Hezbollah suffers military blow as top commander killed in Syria blast

The top military commander of Lebanon’s militant Hezbollah group has been killed in an an explosion in the Syrian capital of Damascus. The death of Mustafa Badreddine is being seen as a major blow to the Shiite group after it joined Syrian president Bashar Assad’s forces battling rebels trying to prise him from power. Several others were wounded in the blast although it was not known if it was an airstrike or the result of artillery shelling. No one has claimed responsibility although fingers were pointed at Israel, which often targets Hezbollah forces.

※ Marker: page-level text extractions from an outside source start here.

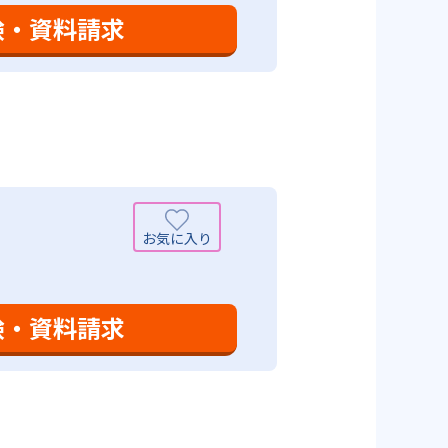
も対応している。
験・資料請求
設定は、子どもが集中して学習でき
て勉強しても学習の効果は上がらな
めることにより、知・情・意のバ
時間の勉強が苦手な人に向いてい
つけ面の指導も実施し、全人的な
可能性がある点だろう。相性が気
験・資料請求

He said months ago that he would not return from Syria except as a martyr or carrying the flag of victory

Hezbollah statement

Badreddine was one of the highest ranking officials in Hezbollah, regarded by Israel and some in the West as a terrorist group. The 55-year-old, sentenced to death in Kuwait for his role in bomb attacks there in 1983, was the fifth commander the group has lost fighting in Syria. Badreddine, dubbed an “untraceable ghost” by prosecutors, was also being tried in absentia in The Hague for his alleged involvement in the assassination of former Lebanese prime minister Rafiq Hariri in 2005. Hezbollah said he was a “great jihadi leader” and that he had joined “the convoy of martyrs” including his friend, brother-in-law and predecessor Imad Mughniyeh, who was killed in 2008.